Server architecture is undergoing a massive disruption, fundamentally transitioning from being compute-centric to being more data-centric. In the past decade, CPUs gained an increasing number of cores, but their bandwidth didn’t keep pace. Since the CPU’s overall bandwidth is divided among cores, an increase in core count reduces the effective bandwidth available per core, which consequently lowers the CPU’s single-core performance. In contrast, memory and storage devices have increased bandwidth by 2-3 orders of magnitude in the same period. This means CPUs cannot harness the full potential of modern memory devices without stalling their application performance.

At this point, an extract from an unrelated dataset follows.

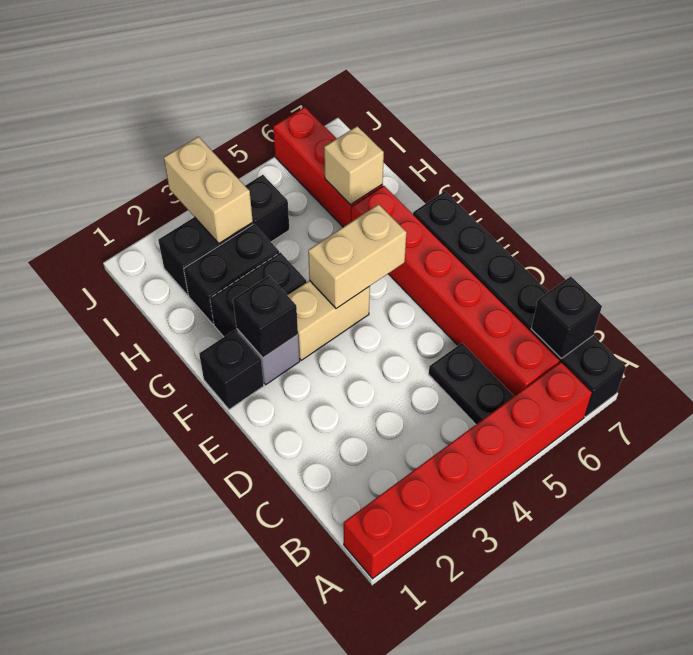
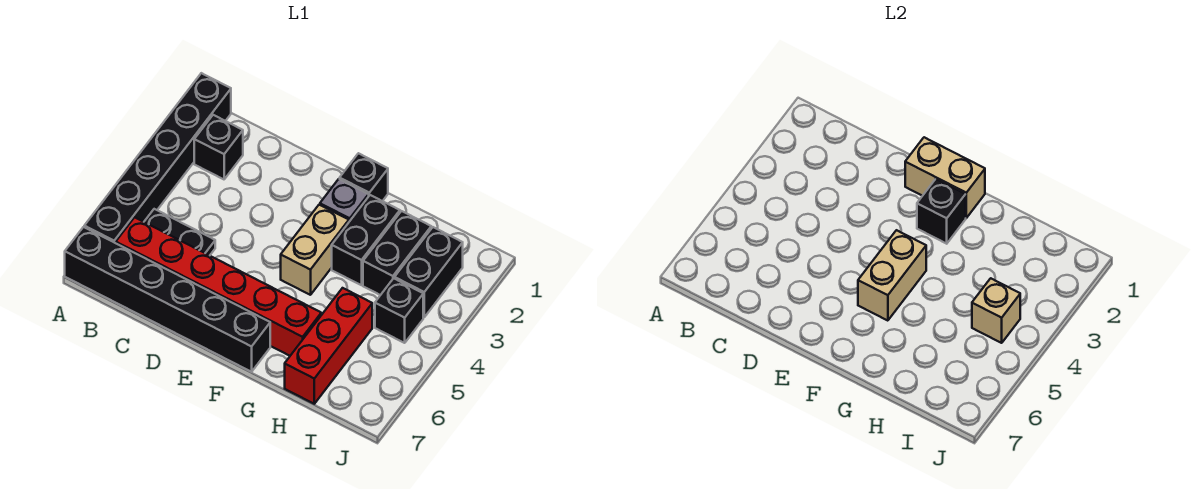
red 1x6 brick [344,362,592,579] -> black 1x6 brick [84,73,231,243]
black 1x1 brick [531,277,602,358] -> black 1x1 brick moved to [194,115,243,179]
red 1x3 brick [273,107,383,227] -> red 1x3 brick turned to [285,288,372,404]
tan 1x1 brick [324,126,384,205] -> tan 1x1 brick moved to [972,278,1020,343]
tan 1x2 brick [164,137,253,243] -> tan 1x2 brick moved to [905,137,985,218]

Just like how GPU expedites the processing of highly parallel workloads, a Data Processing Unit (DPU) has been developed to offload the CPU’s data management tasks across the bus along with accelerators, storage and network devices. Despite the processing being deputed to multiple devices, the CPU can only be truly offloaded if devices can themselves write back to system memory without much involvement of the CPU. Also, there are only a few terabytes of DDR and HBM memory that can be mounted per CPU socket, but we could go much further if PCIe ports could host memory. A new non-proprietary standard named CXL emerged in 2019 to address these issues.
What is CXL?
Compute Express Link (CXL) is the high-speed low-latency cache-coherent interconnect standard built on top of the ubiquitous PCIe standard. CXL upgrades the PCIe capabilities, allowing the CPU and accelerators to load-store from each other’s memory. The standard reduces the involvement of the CPU in the process and minimizes redundant data movements across the bus. CXL standard comprises of three protocols – IO, cache and memory – which can be combined in multiple ways to support different usage scenarios, just like the ones shown in the figure below.

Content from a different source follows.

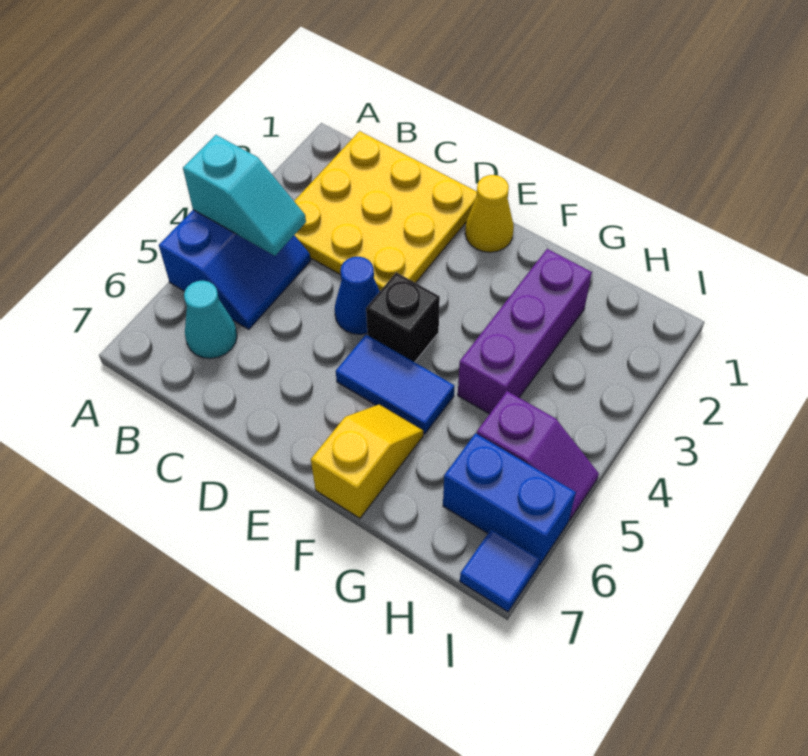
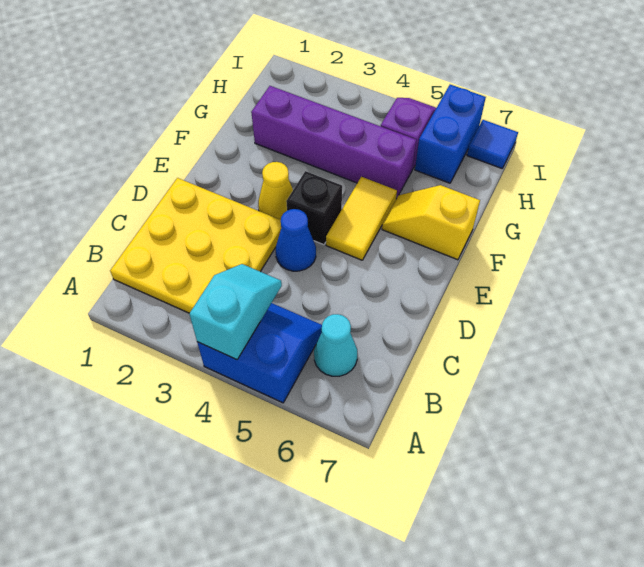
yellow 1x1 cone [465,175,514,252] -> yellow 1x1 cone moved to [258,162,293,220]
blue 1x2 tile [336,335,454,434] -> yellow 1x2 tile [326,177,397,260]
purple 1x3 brick [458,249,592,414] -> purple 1x4 brick [251,86,416,198]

Representative Use Cases of CXL
Source: CXL 2.0 Whitepaper
CXL and Other Interconnects
CXL Consortium has received remarkable support from the industry with over 165 members covering virtually all the major manufacturers of CPUs, GPUs, memory, storage and networking equipment. CXL’s membership significantly exceeds that of the other coherent interconnect standards like CCIX and OpenCAPI. Being based on PCIe, CXL’s cable length is limited to 4 inches, which initially confined its scope as an intra-chassis interconnect. But after its recent merger with Gen-Z, CXL will be able to harness Ethernet, extending the cable reach by up to a few tens of metres. Our report ‘CXL: Democratizing Server Disaggregation’ provides a more elaborate comparison of CXL with other coherent interconnects.
CXL Pushing Hyperscalers and HPC Expansion
As an increasing number of services and business functions are being ported to cloud-based platforms, the data centres will grow bigger and more complex to serve the industry’s rising needs. Scaling the server memory beyond a point becomes less attractive when using the DDR or HBM memory (due to physical, power and cost limitations). CXL enables the use of PCIe attached DRAM that can potentially be scaled to petabytes of memory while giving byte-level access to the CPU, just like the DDRx DRAMs.
Furthermore, CXL removes the DDR-mounted DRAM’s 15-watt power limit, creating avenues for faster, lower latency and liquid-cooled memory. CXL creates a gateway for future adoption of persistent memory (P-MEM) when it overcomes the teething issues and begins delivering cost-performance ratios that fall truly between memory and storage.
CXL Simplifies P-MEM Integration Into Server Architecture
Source: CXL 2.0 Whitepaper
Some challenges that CXL faces despite addressing the cable reach limit include latency, asymmetric coherence, lack of peer-to-peer communication and the absence of support for the multi-layer switch, which is explained further in the report ‘CXL: Democratizing Server Disaggregation’.
CXL was built to simplify the interconnection and scalability of accelerators and memory expansion. CXL has a strong potential to dominate the server interconnection market in scenarios where memory expansion prioritizes cost and capacity over latency. CXL-based memory is likely to be seen as a complement to HBM. Together, they can threaten the dominance of DDR-based memory in the server landscape over the coming decade.